Towards a common format for interfacing fast detector simulation and analysis tools

Interested people

MadAnalysis people: E. Conte, B. Fuks, G. Serret
Delphes people
Bats ANR project: J. Andrea, C. Collard

Goals of this page

Set up a new format allowing for communication between fast detector simulation and analysis tools.
This format must come with a reader and possibly a concatenator allowing for merging the samples easily.
This format must be compatible with all the existing event formats (stdhep, hepmc, lhe, etc...).
It must include all the features needed by the existing codes (delphes, madanalysis, pgs, ...).
The format must be flexible: no breaking if information are missing => the reader should know what to do.
The format should be backward and forward compatible: if one adds a new attribute (this is hard with Root, see below).

Concepts (alphabetical order)

Branching system (time efficiency): one should be able whether or not to load specific branches of the event (e.g., reading photon collections or not according to the needs).
Flexible, easily extendible: including new attribute/method/whatever should not break the format.
Interoperability: open format
Object-oriented: all the information is available once the event is loaded; pointers can be included in the format.
Pipe-lining: avoiding reading and writing files (efficiency, time,...).
Size of the variables: universality (int = 16/32/64bits? etc...).
Not reinventing the wheel if not necessary: STL libraries, TLorentzVector objects work well => to be used.
Traceability: dates, authors, versions, changelog, ...

First draft for the format (so far, nothing is fixed)

General features

A folder structure, with collections included in each folder, seems to be the most appropriate since we have different types of information (see below).
The collections should be able to communicate (gen-reco matching) through pointers.
This fits very well into a Root structure.
- Problem with the Root serialization: if we add a new attribute -> we loose the backward compatibility.
- Code versioning, general information about the events, etc are not easy to save in the Root format.
- One possible solution consists in Sezen's method (STL vector of simple variables) but the structure becomes messy.
- Another obvious option is to get rid of Root => what should we use?

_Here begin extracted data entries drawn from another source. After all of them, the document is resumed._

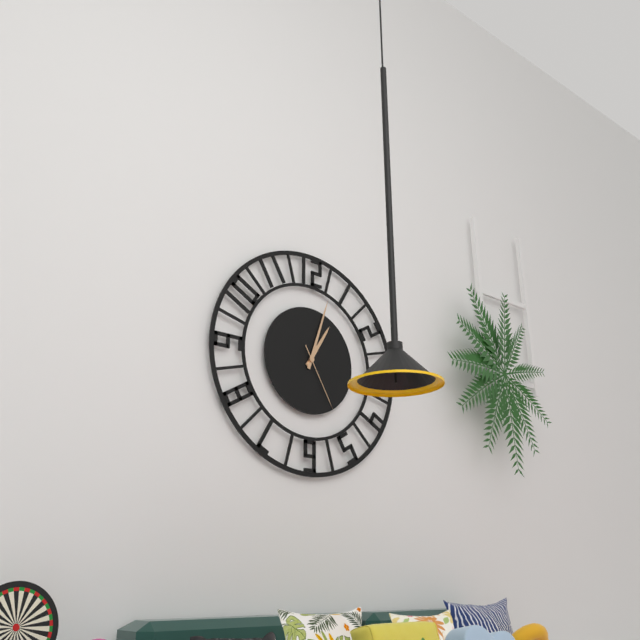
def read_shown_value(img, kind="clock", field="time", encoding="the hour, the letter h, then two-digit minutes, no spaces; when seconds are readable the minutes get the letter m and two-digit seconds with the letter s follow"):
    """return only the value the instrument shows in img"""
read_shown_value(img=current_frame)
1h03m25s
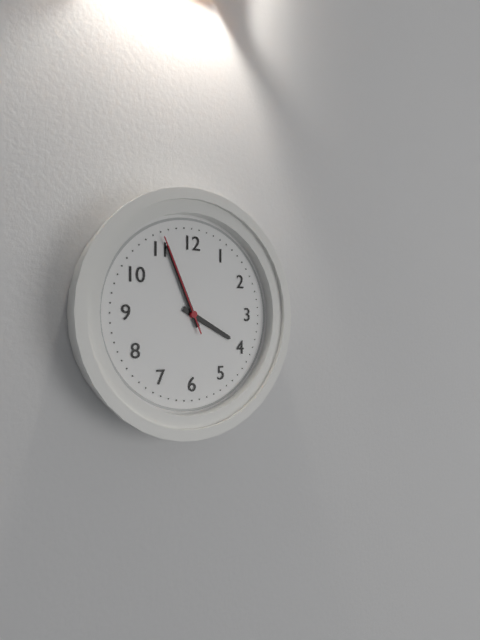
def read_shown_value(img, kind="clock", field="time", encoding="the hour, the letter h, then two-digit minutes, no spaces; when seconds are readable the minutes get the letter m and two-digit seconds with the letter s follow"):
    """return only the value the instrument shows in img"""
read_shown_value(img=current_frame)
3h56m56s
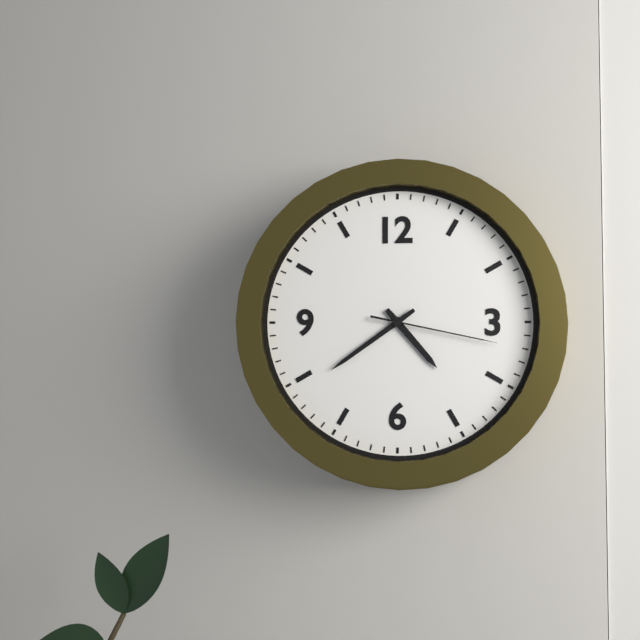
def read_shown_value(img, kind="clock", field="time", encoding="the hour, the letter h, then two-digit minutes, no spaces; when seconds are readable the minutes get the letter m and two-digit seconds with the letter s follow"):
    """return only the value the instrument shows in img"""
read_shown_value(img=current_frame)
4h39m17s
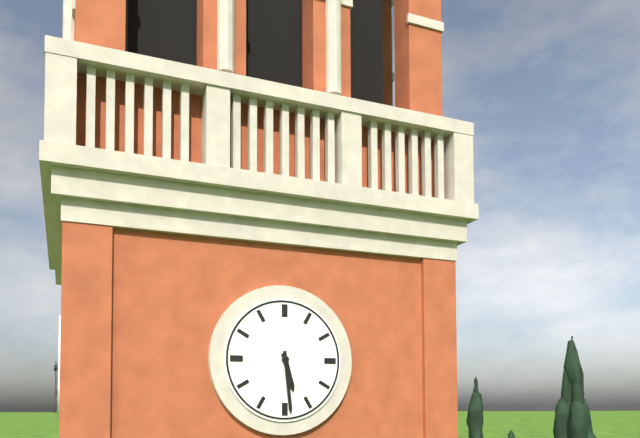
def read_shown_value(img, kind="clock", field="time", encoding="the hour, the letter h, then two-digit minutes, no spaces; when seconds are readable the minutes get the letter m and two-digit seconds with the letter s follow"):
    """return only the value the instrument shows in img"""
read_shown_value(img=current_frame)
5h29
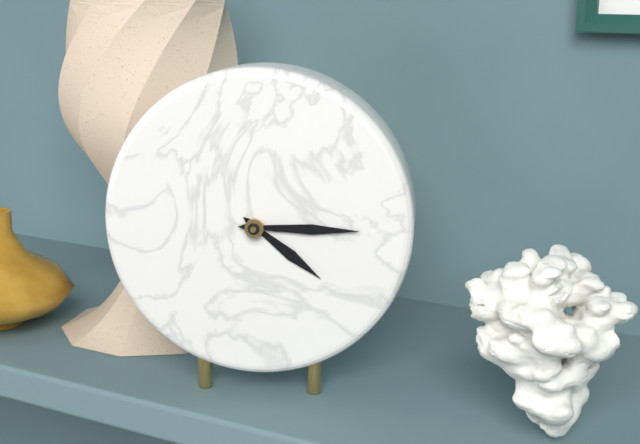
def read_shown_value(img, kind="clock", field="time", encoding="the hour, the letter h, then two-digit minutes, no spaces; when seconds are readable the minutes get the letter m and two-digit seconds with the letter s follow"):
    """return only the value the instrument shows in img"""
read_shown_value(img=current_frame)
4h15
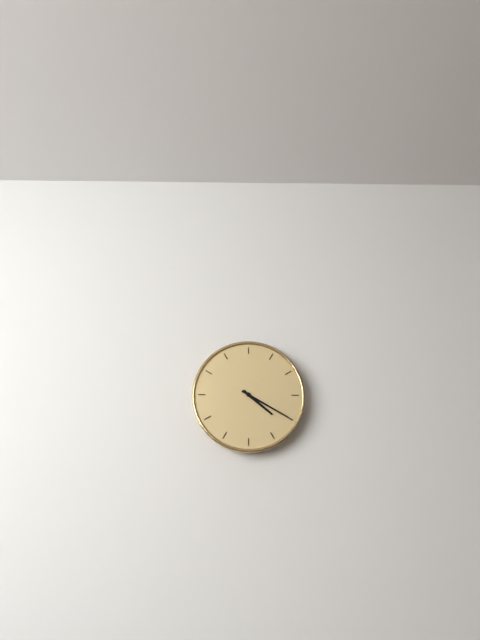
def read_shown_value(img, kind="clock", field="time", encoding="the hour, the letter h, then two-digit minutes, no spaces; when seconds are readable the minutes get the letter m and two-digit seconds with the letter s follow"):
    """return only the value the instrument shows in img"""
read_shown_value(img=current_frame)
4h20
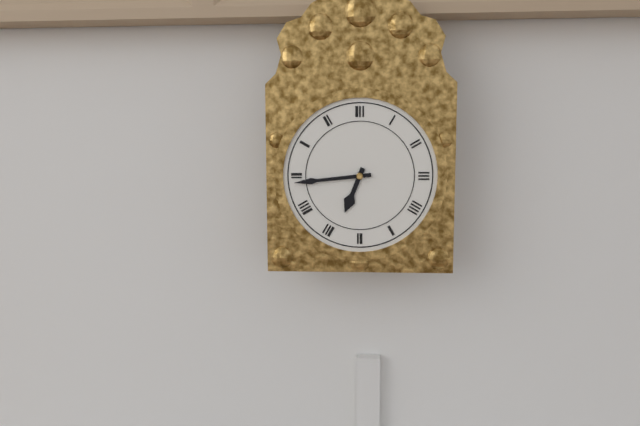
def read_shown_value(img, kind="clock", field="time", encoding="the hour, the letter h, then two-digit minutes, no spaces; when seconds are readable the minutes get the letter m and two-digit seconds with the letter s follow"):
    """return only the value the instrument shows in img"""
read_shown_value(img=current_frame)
6h44
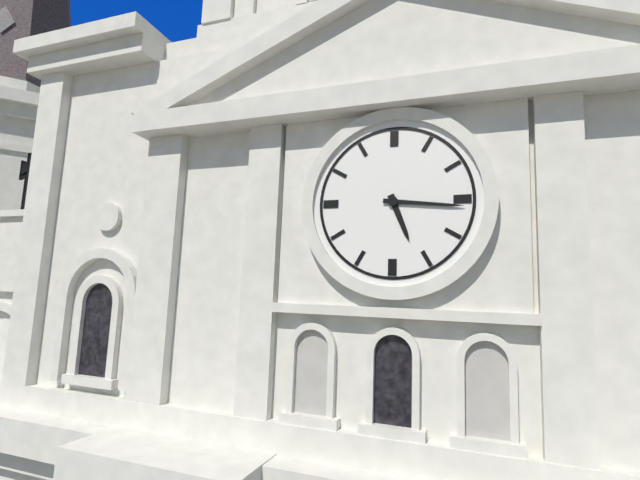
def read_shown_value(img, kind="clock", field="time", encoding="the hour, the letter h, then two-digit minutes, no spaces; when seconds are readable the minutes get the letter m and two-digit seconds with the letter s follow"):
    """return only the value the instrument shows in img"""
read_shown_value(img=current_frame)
5h16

Do we have the time budget to develop something new? For instance, using Boost libraries ?
- One could think to an adaptive serializer which is passed to Root a priori so that Root could generate the dictionary necessary for reading events.

First (still incomplete) skeleton for the structure: 3 folders

General information info (should ensure reproducibility) (a)
- detector cards
- trigger cards
- MC generator cards
- versions and names of the used codes at each level of the chain (from the model to the end).
mctruth (this is important for gen-reco matching; if not interested, this folder can be empty).
- gen particles before hadronization (b)
  - Four-momentum (c)
  - PDG-id, statuscode
  - vertex (3Vector) where created
  - vertex (3Vector) where destroyed
  - lifetime
- gen particles after hadronization (b)
  - four-momentum (c)
  - PDG-id, statuscode
  - vertex (3Vector) where created
  - vertex (3Vector) where destroyed
  - liefetime
- initial particles (b)
  - same as gen particles (with primary as the vertex where created)
  - information on the momentum fraction, alpha_s, etc...
- gen vertices: vertex
  - position (3Vector)
  - links to incoming and outgoing particles (d)
- noise particles (pile-up and cie) (e)
  - not associated to any vertex
reco
- electrons
- muons
- taus
- photons
- jets
- met
- vertex (f)
- tracks (f)

Footnotes

(a) All the information about the fastsim is currently missing in the existing format. It must be included for reproducibility issues and take into account the modularity of the fast simulation.

(b) One should differentiate three types of particles since they could be used independently and contain different pieces of information.

Information on scales, alpha_s, etc... can be merged with the initial particles
The originating vertex for the initial particles should e a reserved workd such as primary
Particles before and after hadronization should be kept separated since
- Speed of the algorithms acting on partons only (we don't need the heavy hadron structure if interested in partons only)
- Practical
- Costless
- According to the needs of the user, one of the collection (for instance hadron collections) can be suppressed for saving disk/memory space.

TLorentz vector = 4 double precision numbers
Otherwise, 4 independent floats + PT, eta, phi = 7 floats and we do not have all the methods associated to the TLorentzVector class.

(d) Do we need such an "ingoing" or "outgoing" tag?

(e) Necessary? Isn't that going beyond the fastsim scheme. If yes, what to put in there? Do we need the position of the vertices (it is random anyway)? etc...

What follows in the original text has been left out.